[Stored dataset items]
....

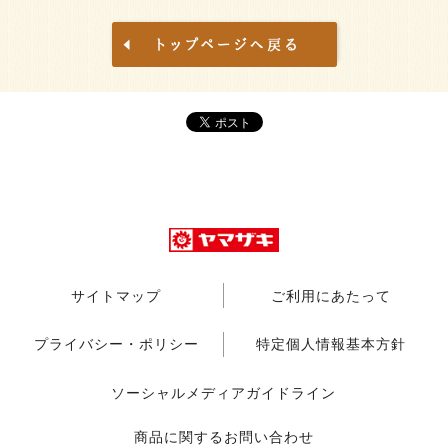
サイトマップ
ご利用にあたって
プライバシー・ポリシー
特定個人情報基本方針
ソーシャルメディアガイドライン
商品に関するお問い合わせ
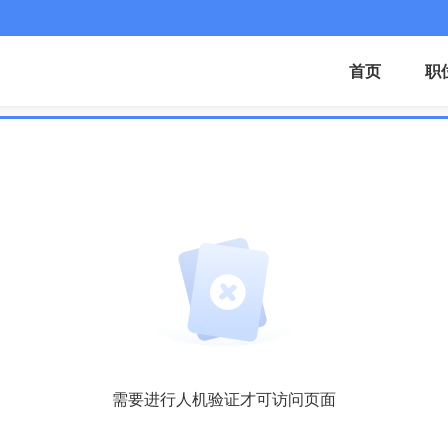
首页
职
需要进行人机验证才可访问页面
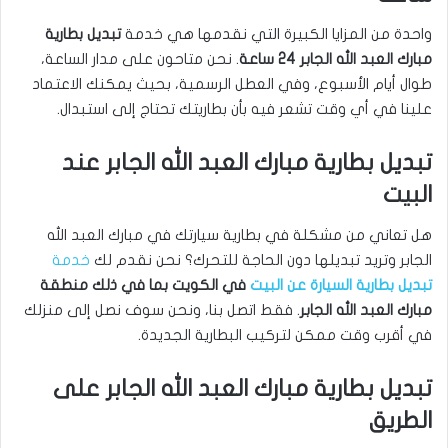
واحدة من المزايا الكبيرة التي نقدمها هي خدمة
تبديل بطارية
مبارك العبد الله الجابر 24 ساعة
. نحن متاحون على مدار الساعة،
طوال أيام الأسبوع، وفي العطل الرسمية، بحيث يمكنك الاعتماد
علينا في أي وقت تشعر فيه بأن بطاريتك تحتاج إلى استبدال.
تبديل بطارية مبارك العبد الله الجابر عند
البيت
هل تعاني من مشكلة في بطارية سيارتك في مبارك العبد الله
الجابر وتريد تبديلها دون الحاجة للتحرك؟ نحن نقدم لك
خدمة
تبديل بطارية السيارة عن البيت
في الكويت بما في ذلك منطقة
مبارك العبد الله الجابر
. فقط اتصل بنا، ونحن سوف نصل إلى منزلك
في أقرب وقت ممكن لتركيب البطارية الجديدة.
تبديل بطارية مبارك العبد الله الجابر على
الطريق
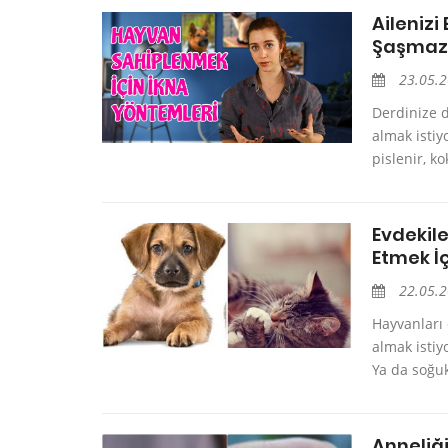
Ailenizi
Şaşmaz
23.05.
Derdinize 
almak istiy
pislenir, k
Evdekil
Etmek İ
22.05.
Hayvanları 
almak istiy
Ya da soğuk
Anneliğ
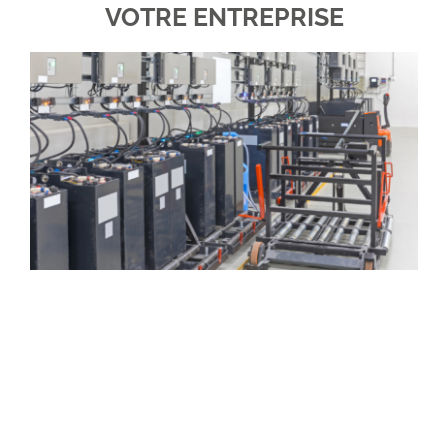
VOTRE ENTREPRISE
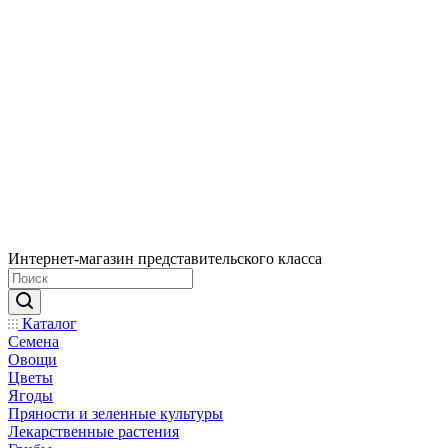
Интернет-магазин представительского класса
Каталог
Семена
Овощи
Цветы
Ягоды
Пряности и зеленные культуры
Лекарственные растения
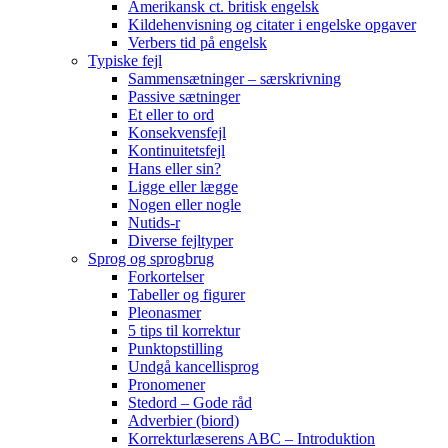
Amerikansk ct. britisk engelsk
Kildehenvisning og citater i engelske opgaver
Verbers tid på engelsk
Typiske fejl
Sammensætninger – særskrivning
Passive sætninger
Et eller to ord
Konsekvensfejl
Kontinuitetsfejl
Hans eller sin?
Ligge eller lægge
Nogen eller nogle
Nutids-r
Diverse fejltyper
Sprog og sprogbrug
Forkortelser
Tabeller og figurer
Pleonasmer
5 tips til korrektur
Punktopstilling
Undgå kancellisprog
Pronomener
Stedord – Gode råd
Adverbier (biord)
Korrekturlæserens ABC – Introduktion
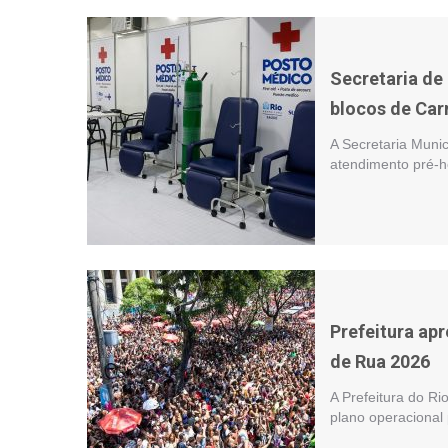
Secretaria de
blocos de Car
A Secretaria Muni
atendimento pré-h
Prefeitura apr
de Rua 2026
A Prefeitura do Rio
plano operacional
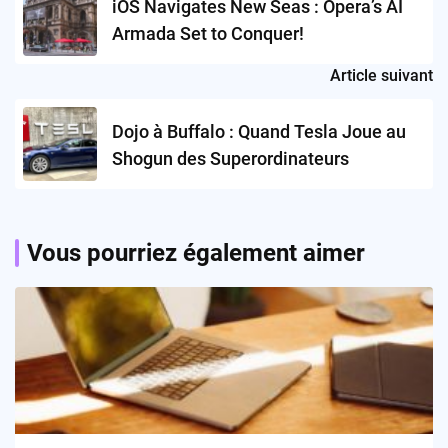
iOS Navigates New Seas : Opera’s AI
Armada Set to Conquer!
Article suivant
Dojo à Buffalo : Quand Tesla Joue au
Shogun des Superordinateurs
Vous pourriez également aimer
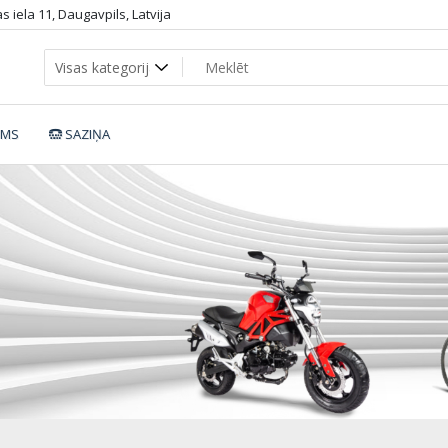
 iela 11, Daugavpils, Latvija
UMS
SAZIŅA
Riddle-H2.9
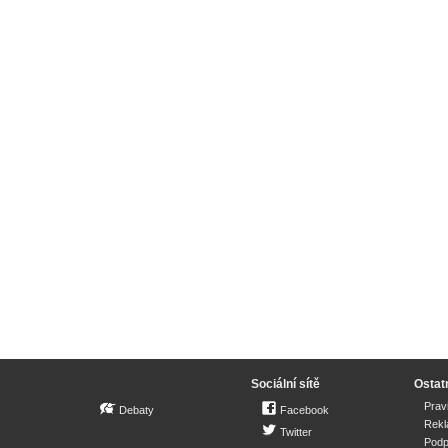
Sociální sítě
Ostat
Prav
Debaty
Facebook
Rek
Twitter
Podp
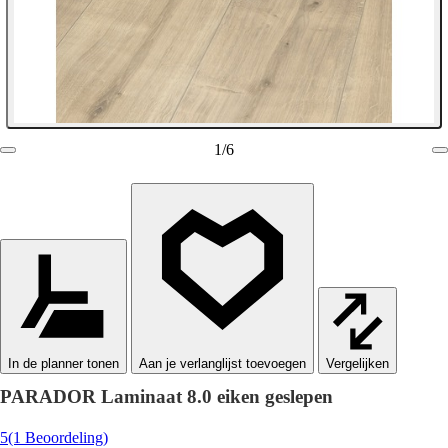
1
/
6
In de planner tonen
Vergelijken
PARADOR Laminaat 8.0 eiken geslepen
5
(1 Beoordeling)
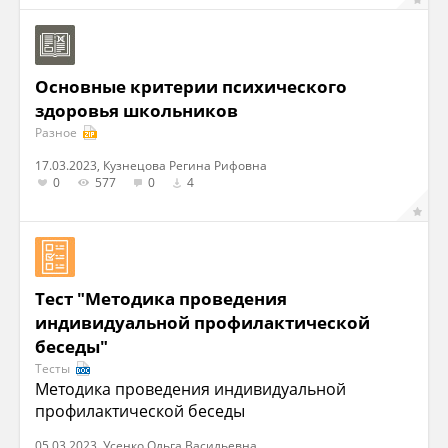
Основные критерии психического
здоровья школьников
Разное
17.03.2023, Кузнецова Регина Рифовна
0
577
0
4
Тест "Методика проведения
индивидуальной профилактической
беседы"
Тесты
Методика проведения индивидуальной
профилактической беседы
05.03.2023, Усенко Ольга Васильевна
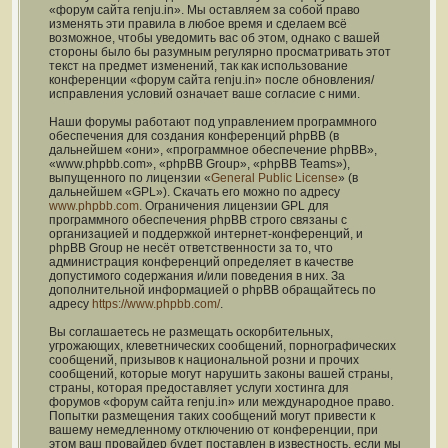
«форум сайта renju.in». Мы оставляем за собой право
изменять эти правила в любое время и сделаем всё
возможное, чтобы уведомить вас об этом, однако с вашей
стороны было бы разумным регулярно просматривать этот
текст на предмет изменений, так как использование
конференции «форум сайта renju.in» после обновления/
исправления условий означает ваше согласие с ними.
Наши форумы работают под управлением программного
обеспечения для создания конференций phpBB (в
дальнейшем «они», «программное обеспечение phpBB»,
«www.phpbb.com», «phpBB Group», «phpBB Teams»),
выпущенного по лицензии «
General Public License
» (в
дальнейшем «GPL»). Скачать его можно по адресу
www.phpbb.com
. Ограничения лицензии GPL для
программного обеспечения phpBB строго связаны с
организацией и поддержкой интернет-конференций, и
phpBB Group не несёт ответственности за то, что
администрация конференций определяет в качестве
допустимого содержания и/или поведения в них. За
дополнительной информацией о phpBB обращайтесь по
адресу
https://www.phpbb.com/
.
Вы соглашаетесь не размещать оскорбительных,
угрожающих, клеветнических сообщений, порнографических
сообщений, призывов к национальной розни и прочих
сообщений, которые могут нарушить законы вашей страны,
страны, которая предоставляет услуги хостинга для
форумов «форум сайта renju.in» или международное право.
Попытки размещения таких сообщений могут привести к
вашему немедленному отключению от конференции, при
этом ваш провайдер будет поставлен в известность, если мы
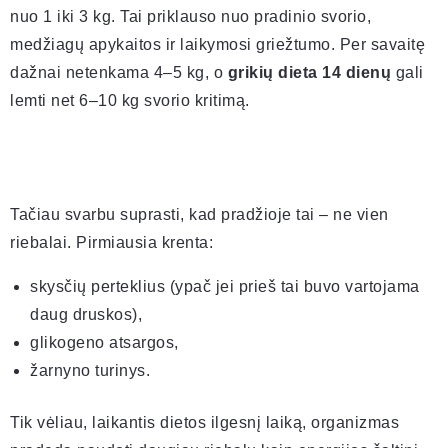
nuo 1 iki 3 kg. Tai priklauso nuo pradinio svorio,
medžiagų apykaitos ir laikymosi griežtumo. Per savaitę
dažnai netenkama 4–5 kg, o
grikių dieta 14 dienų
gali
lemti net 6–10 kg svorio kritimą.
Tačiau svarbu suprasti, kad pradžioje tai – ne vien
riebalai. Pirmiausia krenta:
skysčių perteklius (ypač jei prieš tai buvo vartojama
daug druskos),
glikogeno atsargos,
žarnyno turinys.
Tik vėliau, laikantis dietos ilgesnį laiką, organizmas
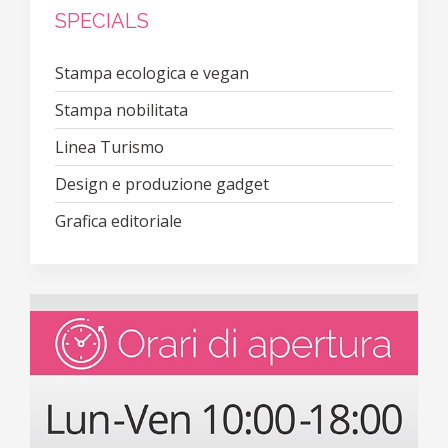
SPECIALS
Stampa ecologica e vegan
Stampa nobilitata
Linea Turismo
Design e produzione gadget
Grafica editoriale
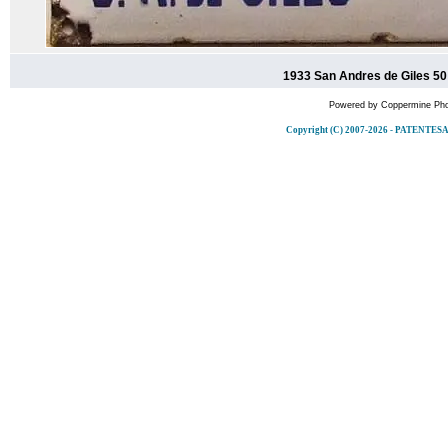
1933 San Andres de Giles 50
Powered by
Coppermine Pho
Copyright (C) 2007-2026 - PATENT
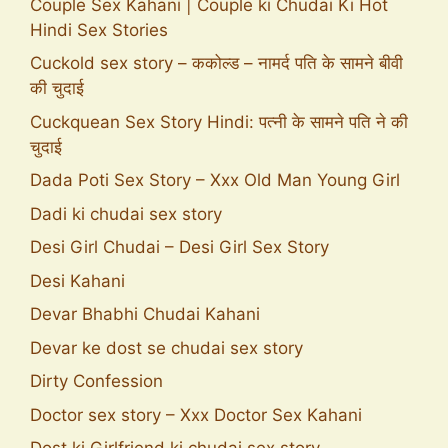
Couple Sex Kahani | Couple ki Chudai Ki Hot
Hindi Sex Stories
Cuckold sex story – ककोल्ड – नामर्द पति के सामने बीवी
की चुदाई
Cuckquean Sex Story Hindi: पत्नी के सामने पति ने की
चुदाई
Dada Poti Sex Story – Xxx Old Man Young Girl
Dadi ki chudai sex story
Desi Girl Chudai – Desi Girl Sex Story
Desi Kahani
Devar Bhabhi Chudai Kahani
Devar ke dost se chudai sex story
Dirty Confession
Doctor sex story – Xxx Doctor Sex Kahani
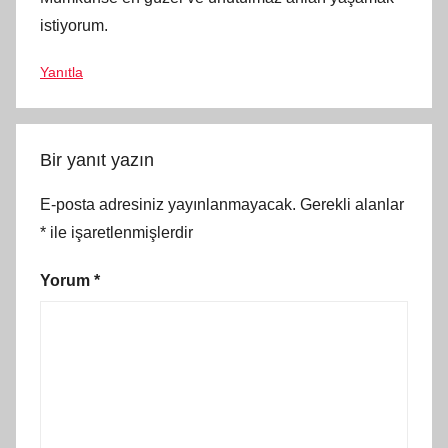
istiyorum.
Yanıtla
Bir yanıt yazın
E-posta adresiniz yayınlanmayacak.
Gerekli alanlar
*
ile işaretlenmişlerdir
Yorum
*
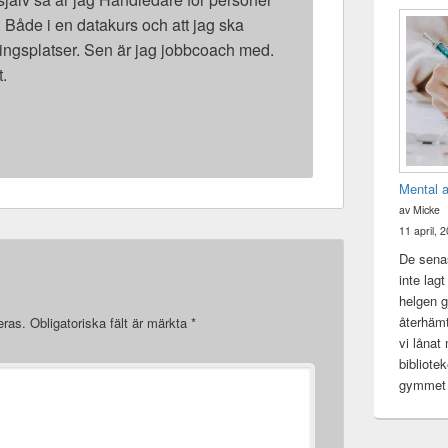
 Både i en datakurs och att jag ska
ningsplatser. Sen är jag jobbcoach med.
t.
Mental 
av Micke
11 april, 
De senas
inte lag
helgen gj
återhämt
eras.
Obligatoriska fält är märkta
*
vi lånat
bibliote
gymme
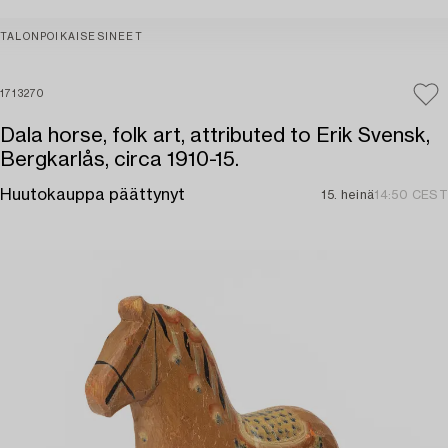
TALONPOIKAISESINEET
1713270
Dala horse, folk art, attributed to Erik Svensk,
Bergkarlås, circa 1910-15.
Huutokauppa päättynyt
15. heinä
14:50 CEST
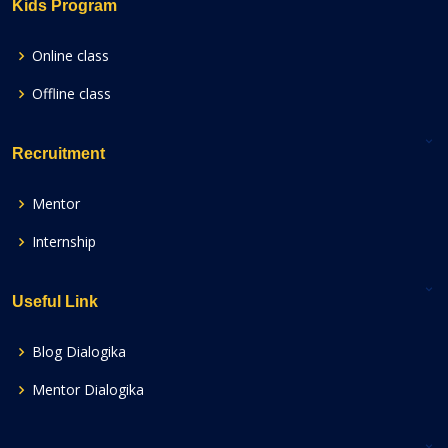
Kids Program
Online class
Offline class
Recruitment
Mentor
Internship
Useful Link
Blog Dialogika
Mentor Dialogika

....

Please return only the lines running from the line with "Hindi Sex Stories" to the final line of the data, both included, exactly and without any pictures.

» Exercise response
Hindi Sex Stories
Cuckold sex story – ककोल्ड – नामर्द पति के सामने बीवी
की चुदाई
Cuckquean Sex Story Hindi: पत्नी के सामने पति ने की
चुदाई
Dada Poti Sex Story – Xxx Old Man Young Girl
Dadi ki chudai sex story
Desi Girl Chudai – Desi Girl Sex Story
Desi Kahani
Devar Bhabhi Chudai Kahani
Devar ke dost se chudai sex story
Dirty Confession
Doctor sex story – Xxx Doctor Sex Kahani
istiyorum.
Yanıtla
Bir yanıt yazın
E-posta adresiniz yayınlanmayacak.
Gerekli alanlar
*
ile işaretlenmişlerdir
Yorum
*
 Både i en datakurs och att jag ska
ningsplatser. Sen är jag jobbcoach med.
t.
Mental 
av Micke
11 april, 
De senas
inte lag
helgen gj
återhämt
eras.
Obligatoriska fält är märkta
*
vi lånat
bibliote
gymme
TALONPOIKAISESINEET
1713270
Dala horse, folk art, attributed to Erik Svensk,
Bergkarlås, circa 1910-15.
Huutokauppa päättynyt
15. heinä
14:50 CEST
Kids Program
Online class
Offline class
Recruitment
Mentor
Internship
Useful Link
Blog Dialogika
Mentor Dialogika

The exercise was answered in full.